(Source data)

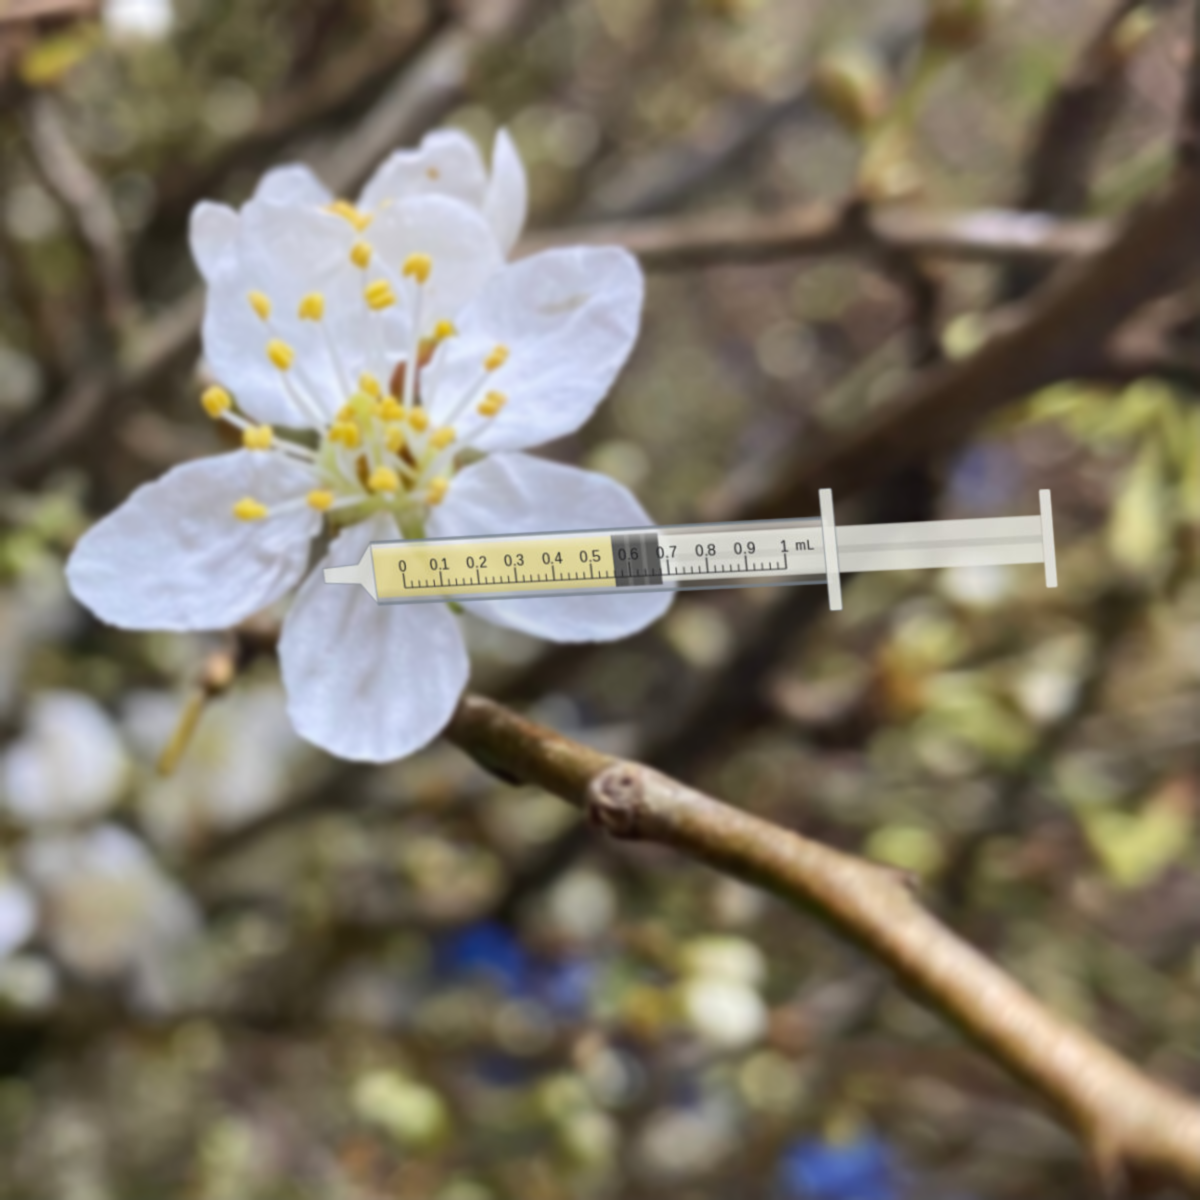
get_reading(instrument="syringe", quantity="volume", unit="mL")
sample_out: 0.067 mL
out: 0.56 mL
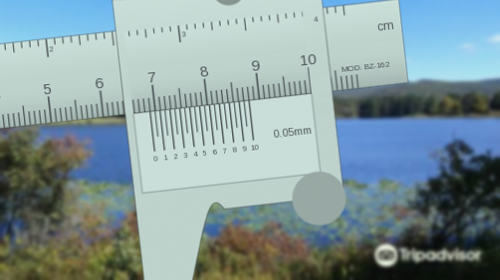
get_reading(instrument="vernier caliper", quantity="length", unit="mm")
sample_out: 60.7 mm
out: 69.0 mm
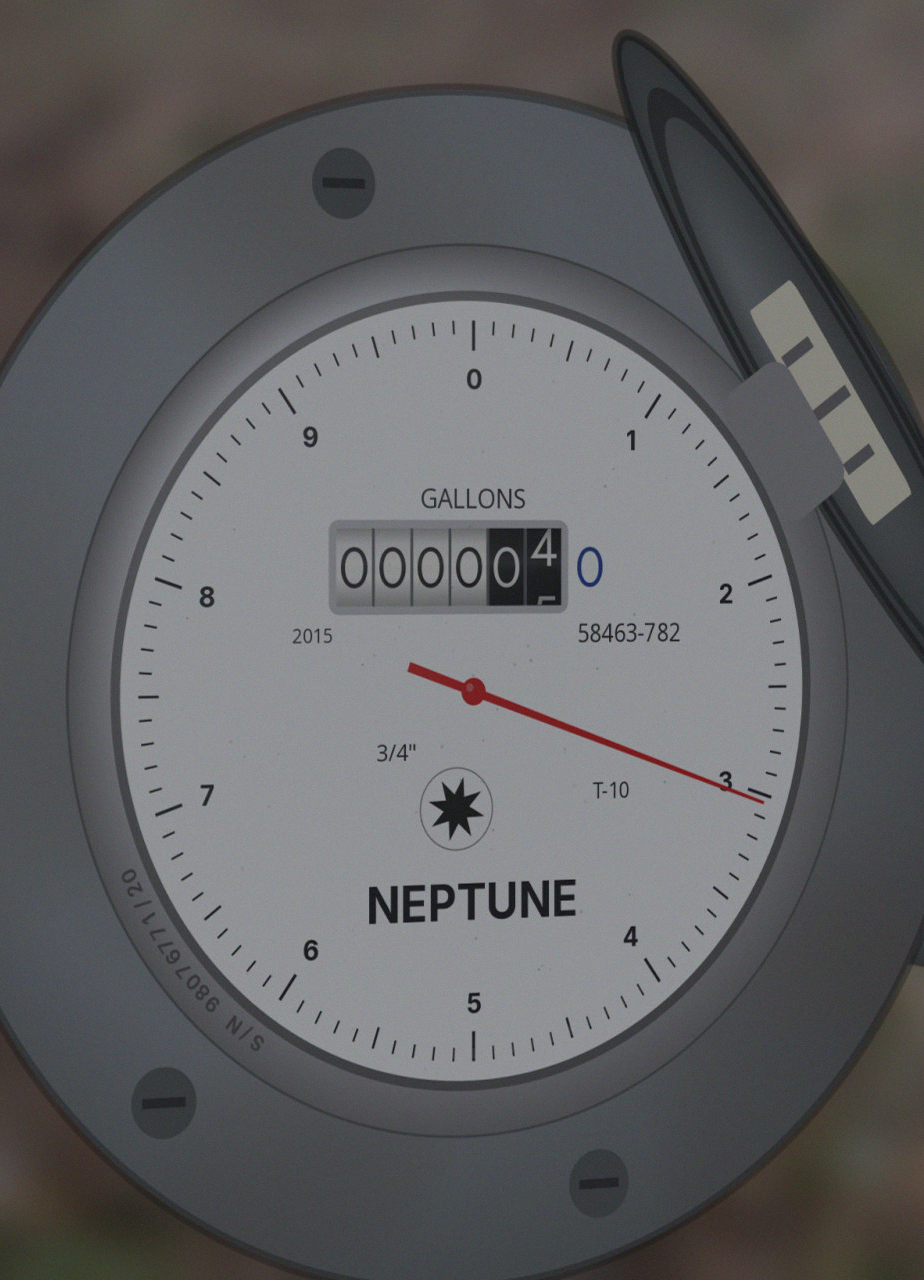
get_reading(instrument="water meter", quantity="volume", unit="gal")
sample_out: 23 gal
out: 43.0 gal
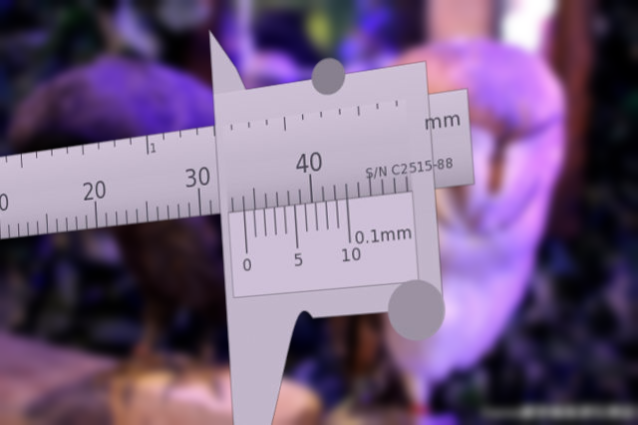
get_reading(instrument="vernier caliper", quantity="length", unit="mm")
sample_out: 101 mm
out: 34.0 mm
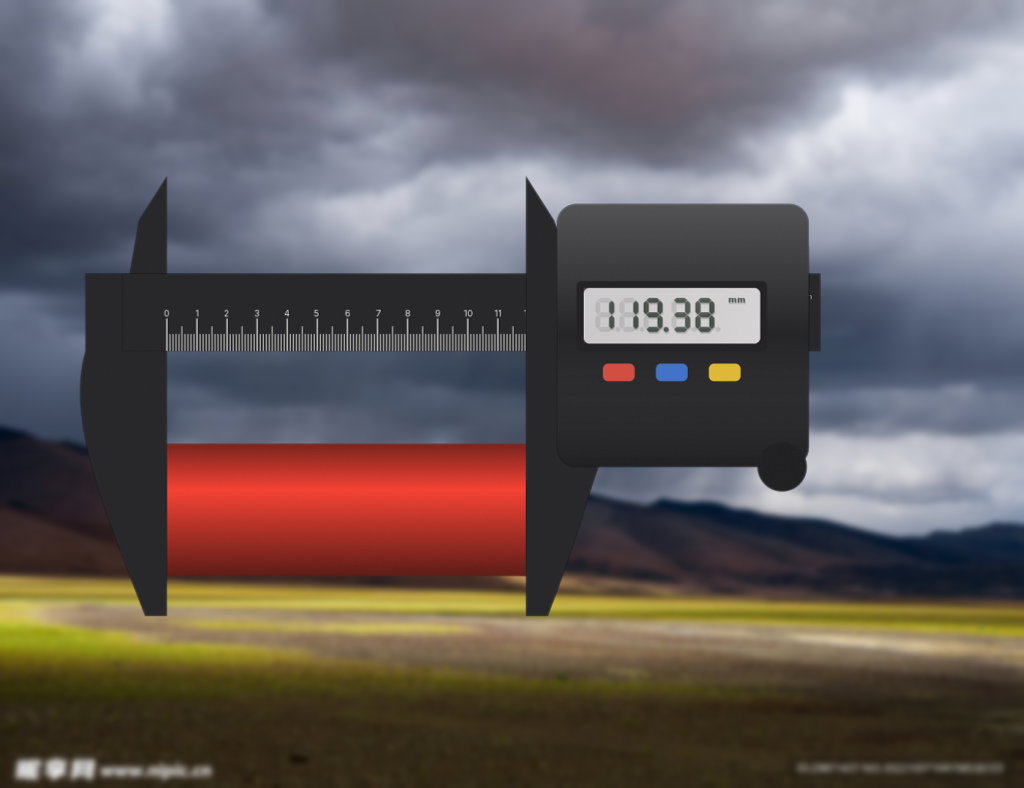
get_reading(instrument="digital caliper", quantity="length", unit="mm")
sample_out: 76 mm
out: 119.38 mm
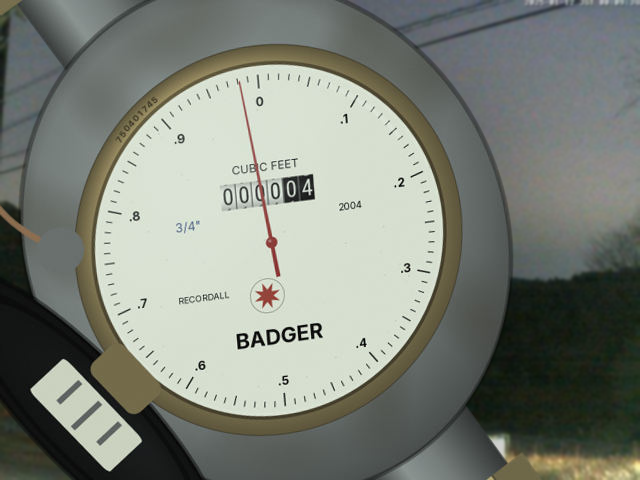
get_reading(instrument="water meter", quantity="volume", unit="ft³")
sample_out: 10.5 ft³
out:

(End Source data)
(Source data)

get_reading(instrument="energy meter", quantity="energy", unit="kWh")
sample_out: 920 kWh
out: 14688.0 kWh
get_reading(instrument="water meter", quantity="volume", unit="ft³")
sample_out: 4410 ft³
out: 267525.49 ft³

(End Source data)

◆ **The task**
Count the lines in the records above that contain the string "unit", treating uppercase and lowercase as different. Reply with the number alone.

◆ **Response**
8